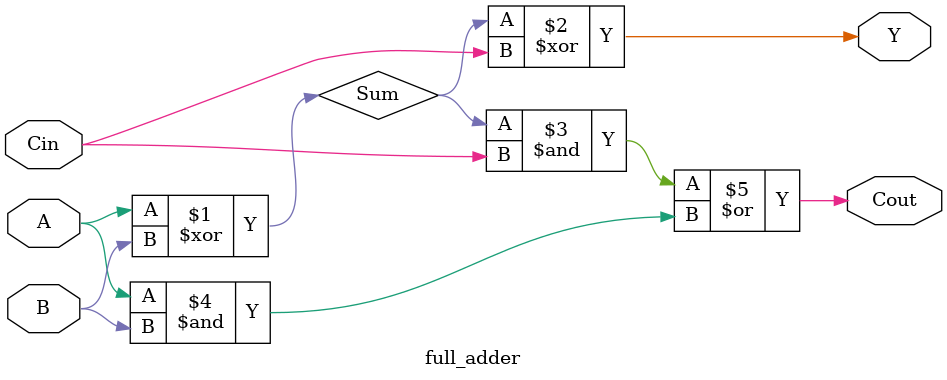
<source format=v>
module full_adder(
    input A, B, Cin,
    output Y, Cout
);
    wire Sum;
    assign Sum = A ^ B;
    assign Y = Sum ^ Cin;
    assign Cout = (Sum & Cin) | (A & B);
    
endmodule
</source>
⁂
▶ **Your task**
The result should be a verbatim copy of the data, free of pictures.

▶ **Exercise answer**
<source format=v>
module full_adder(
    input A, B, Cin,
    output Y, Cout
);
    wire Sum;
    assign Sum = A ^ B;
    assign Y = Sum ^ Cin;
    assign Cout = (Sum & Cin) | (A & B);
    
endmodule
</source>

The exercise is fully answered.